◆ CONSIGNE A:
Convertissez les enregistrements en CSV à deux colonnes, intitule et valeur, avec une rangée par ligne : le libellé dans intitule et la réponse dans valeur, chacun entre guillemets, les sauts de ligne remplacés par des espaces. Ne traitez que les enregistrements allant du début jusqu'à la ligne contenant « phylum: Mollusca » incluse.

◆ TEXTE EXTRAIT:
━━━━━━━━━━━━━━━━━━━━
Entretien : Pierre Ducrozet et la littérature comme “éthique du présent”. Tour de piste d’un territoire romanesque.
Après “L’invention des corps”, l’écrivain Pierre Ducrozet revient avec son nouveau roman “Le Grand Vertige” publié aux éditons Actes Sud. Roman du contemporain et de la mobilité des corps sur fond de désastre écologique, “Le Grand Vertige” tisse un fil narratif complexe, globalisant et captivant, sur l’odyssée du réseau Télémaque chargé de repenser un nouveau modèle sociétal aux quatre coins du monde. Entretien.
J’aimerais tout d’abord vous interroger sur l’orientation générale de votre littérature. À la fois en termes d’inspirations mais aussi en termes d’enjeux, qu’ils soient théoriques, purement stylistiques, voire même politiques ou engageant tout du moins une certaine lecture et un certain point de vue sur le monde.
━━━━━━━━━━━━━━━━━━━━
◆ DONNÉES PRÉSENTÉES:
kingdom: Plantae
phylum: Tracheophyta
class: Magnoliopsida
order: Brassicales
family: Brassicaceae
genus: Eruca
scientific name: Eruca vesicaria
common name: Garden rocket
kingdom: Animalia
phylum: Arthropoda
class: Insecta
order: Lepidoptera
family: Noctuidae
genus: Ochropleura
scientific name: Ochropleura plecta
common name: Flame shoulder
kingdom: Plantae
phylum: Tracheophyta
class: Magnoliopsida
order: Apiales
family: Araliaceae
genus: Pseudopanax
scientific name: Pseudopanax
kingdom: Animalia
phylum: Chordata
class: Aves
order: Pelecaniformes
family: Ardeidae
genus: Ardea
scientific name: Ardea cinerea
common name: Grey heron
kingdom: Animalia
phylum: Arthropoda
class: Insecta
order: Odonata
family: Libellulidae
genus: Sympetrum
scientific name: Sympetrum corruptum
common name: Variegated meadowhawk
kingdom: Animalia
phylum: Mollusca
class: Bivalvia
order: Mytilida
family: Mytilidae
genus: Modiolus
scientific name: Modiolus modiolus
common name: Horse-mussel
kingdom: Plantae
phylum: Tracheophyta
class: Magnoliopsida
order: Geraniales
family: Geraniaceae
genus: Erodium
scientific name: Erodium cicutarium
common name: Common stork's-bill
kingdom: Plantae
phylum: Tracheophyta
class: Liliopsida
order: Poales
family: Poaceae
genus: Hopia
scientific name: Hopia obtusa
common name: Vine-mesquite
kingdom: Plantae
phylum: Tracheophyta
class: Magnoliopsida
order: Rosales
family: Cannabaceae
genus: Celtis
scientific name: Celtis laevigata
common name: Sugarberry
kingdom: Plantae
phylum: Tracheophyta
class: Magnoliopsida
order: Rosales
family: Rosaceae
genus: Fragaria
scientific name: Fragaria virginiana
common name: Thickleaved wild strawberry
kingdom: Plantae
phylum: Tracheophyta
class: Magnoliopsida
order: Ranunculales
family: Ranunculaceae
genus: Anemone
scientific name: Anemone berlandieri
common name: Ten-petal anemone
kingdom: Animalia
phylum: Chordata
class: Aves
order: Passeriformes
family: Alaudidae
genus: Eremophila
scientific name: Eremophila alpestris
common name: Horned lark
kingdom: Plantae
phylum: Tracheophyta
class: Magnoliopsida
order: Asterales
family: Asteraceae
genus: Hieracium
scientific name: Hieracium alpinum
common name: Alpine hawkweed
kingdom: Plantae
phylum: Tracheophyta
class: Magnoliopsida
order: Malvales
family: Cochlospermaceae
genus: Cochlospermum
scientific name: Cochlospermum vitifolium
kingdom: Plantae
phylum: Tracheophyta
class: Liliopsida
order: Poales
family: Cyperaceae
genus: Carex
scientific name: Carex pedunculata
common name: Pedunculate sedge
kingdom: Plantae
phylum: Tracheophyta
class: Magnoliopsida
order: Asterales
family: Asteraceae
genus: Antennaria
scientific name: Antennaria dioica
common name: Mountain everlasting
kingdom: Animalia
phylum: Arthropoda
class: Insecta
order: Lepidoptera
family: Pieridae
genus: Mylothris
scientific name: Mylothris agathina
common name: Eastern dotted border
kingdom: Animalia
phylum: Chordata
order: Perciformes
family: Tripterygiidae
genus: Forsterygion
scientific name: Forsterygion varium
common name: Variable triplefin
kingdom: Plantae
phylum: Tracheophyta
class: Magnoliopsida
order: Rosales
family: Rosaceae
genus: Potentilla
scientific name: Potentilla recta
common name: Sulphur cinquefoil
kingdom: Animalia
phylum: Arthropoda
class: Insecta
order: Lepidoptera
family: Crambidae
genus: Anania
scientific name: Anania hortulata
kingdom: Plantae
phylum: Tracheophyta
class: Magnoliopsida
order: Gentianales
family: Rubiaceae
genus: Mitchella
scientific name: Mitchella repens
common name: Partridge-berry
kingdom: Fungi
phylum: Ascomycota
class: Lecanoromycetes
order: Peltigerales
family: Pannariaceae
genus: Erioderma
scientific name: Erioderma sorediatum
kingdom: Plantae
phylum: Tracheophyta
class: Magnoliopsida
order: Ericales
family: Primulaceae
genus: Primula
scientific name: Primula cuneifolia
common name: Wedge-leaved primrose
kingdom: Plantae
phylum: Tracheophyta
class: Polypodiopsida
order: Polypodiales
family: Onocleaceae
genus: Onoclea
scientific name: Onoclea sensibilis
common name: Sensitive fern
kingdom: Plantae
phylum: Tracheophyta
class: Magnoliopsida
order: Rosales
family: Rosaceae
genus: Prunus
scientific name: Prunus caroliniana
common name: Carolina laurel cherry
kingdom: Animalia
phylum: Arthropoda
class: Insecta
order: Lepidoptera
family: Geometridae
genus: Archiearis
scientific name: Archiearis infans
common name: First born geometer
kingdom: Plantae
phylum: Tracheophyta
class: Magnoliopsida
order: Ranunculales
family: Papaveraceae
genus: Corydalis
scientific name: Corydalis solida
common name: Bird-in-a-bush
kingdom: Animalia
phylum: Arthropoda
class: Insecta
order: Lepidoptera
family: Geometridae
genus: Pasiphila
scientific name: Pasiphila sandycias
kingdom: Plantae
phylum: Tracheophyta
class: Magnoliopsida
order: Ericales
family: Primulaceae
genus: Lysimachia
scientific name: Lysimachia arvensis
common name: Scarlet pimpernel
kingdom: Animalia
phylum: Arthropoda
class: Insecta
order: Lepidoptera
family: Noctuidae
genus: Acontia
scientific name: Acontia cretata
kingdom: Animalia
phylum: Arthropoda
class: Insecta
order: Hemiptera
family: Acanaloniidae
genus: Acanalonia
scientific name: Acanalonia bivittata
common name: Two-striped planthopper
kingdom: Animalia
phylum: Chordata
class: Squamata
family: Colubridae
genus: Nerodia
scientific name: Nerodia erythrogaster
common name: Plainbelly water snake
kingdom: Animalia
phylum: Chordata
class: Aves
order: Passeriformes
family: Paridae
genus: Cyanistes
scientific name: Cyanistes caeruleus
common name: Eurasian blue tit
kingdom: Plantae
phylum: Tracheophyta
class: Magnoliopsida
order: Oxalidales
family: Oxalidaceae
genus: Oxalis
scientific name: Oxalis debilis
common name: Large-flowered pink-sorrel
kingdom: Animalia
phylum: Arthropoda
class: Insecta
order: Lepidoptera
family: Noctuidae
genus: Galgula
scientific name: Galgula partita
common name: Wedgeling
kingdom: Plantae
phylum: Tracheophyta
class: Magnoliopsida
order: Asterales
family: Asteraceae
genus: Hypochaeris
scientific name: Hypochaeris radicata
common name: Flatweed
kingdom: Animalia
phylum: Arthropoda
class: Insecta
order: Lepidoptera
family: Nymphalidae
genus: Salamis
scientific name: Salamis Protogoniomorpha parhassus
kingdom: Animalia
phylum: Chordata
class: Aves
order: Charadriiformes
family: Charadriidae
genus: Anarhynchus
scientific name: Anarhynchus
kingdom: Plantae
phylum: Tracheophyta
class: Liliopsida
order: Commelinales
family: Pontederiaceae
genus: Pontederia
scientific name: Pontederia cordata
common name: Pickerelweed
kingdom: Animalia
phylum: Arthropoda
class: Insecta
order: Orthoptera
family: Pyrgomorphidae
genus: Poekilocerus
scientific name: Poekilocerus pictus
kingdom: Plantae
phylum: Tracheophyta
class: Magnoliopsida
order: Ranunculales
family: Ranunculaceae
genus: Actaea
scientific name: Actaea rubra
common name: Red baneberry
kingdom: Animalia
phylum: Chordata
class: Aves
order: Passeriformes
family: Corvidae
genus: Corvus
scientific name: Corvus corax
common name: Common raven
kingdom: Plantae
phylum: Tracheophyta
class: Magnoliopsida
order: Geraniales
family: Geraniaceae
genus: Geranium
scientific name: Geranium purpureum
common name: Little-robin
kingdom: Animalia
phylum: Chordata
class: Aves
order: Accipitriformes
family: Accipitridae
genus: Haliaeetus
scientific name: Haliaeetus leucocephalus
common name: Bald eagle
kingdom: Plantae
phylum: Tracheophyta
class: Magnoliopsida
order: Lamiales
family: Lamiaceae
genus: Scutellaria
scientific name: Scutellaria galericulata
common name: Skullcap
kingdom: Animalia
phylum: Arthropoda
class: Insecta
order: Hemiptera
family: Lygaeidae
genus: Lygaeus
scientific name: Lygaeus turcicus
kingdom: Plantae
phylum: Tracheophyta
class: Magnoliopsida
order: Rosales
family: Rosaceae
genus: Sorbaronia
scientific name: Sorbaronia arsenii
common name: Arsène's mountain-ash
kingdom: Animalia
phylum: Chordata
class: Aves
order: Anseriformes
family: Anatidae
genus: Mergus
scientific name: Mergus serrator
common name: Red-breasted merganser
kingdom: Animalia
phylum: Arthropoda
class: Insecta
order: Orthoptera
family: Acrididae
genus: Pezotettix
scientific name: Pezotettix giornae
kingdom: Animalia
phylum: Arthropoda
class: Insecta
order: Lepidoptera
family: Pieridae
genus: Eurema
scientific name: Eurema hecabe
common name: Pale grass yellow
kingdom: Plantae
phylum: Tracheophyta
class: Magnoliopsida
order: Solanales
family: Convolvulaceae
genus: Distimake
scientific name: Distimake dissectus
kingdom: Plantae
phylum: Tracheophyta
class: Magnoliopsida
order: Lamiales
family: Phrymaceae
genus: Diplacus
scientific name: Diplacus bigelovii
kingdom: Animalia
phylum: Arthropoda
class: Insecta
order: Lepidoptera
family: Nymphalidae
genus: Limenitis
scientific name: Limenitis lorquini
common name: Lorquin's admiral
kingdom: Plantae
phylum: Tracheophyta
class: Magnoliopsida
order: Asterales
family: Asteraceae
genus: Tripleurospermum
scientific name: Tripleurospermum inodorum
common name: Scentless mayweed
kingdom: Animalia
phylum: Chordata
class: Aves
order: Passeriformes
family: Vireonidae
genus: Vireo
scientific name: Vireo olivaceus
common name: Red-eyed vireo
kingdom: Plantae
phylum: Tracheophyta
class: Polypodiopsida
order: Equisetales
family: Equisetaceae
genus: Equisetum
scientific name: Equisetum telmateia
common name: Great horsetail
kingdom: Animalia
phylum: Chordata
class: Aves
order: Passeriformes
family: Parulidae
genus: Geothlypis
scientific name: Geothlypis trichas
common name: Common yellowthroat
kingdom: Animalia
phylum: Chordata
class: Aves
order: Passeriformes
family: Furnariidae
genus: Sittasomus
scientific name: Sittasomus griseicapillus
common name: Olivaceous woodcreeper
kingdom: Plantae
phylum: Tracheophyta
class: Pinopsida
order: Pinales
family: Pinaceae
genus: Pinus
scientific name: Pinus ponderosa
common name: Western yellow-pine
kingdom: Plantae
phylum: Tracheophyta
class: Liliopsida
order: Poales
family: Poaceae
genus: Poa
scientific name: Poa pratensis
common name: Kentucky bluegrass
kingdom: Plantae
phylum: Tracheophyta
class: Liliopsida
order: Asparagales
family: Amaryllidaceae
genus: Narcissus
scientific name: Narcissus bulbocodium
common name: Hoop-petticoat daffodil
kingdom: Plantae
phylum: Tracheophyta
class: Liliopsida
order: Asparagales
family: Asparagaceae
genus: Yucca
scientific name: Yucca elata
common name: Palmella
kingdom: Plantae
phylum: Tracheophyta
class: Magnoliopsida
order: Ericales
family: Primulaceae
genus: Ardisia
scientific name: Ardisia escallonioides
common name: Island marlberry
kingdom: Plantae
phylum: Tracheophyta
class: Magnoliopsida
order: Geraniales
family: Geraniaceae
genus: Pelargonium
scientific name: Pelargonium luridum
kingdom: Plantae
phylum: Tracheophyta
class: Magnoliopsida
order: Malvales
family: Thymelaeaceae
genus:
━━━━━━━━━━━━━━━━━━━━
◆ CONSIGNE B:
Réécrivez le passage de l'entretien qui commence par « Entretien : Pierre » et se poursuit jusqu'à « sur le monde. », en mettant « Pénélope » à la place de « Télémaque ».

◆ RÉSULTAT ATTENDU A:
intitule,valeur
"kingdom:","Plantae"
"phylum:","Tracheophyta"
"class:","Magnoliopsida"
"order:","Brassicales"
"family:","Brassicaceae"
"genus:","Eruca"
"scientific name:","Eruca vesicaria"
"common name:","Garden rocket"
"kingdom:","Animalia"
"phylum:","Arthropoda"
"class:","Insecta"
"order:","Lepidoptera"
"family:","Noctuidae"
"genus:","Ochropleura"
"scientific name:","Ochropleura plecta"
"common name:","Flame shoulder"
"kingdom:","Plantae"
"phylum:","Tracheophyta"
"class:","Magnoliopsida"
"order:","Apiales"
"family:","Araliaceae"
"genus:","Pseudopanax"
"scientific name:","Pseudopanax"
"kingdom:","Animalia"
"phylum:","Chordata"
"class:","Aves"
"order:","Pelecaniformes"
"family:","Ardeidae"
"genus:","Ardea"
"scientific name:","Ardea cinerea"
"common name:","Grey heron"
"kingdom:","Animalia"
"phylum:","Arthropoda"
"class:","Insecta"
"order:","Odonata"
"family:","Libellulidae"
"genus:","Sympetrum"
"scientific name:","Sympetrum corruptum"
"common name:","Variegated meadowhawk"
"kingdom:","Animalia"
"phylum:","Mollusca"

◆ RÉSULTAT ATTENDU B:
Entretien : Pierre Ducrozet et la littérature comme “éthique du présent”. Tour de piste d’un territoire romanesque.
Après “L’invention des corps”, l’écrivain Pierre Ducrozet revient avec son nouveau roman “Le Grand Vertige” publié aux éditons Actes Sud. Roman du contemporain et de la mobilité des corps sur fond de désastre écologique, “Le Grand Vertige” tisse un fil narratif complexe, globalisant et captivant, sur l’odyssée du réseau Pénélope chargé de repenser un nouveau modèle sociétal aux quatre coins du monde. Entretien.
J’aimerais tout d’abord vous interroger sur l’orientation générale de votre littérature. À la fois en termes d’inspirations mais aussi en termes d’enjeux, qu’ils soient théoriques, purement stylistiques, voire même politiques ou engageant tout du moins une certaine lecture et un certain point de vue sur le monde.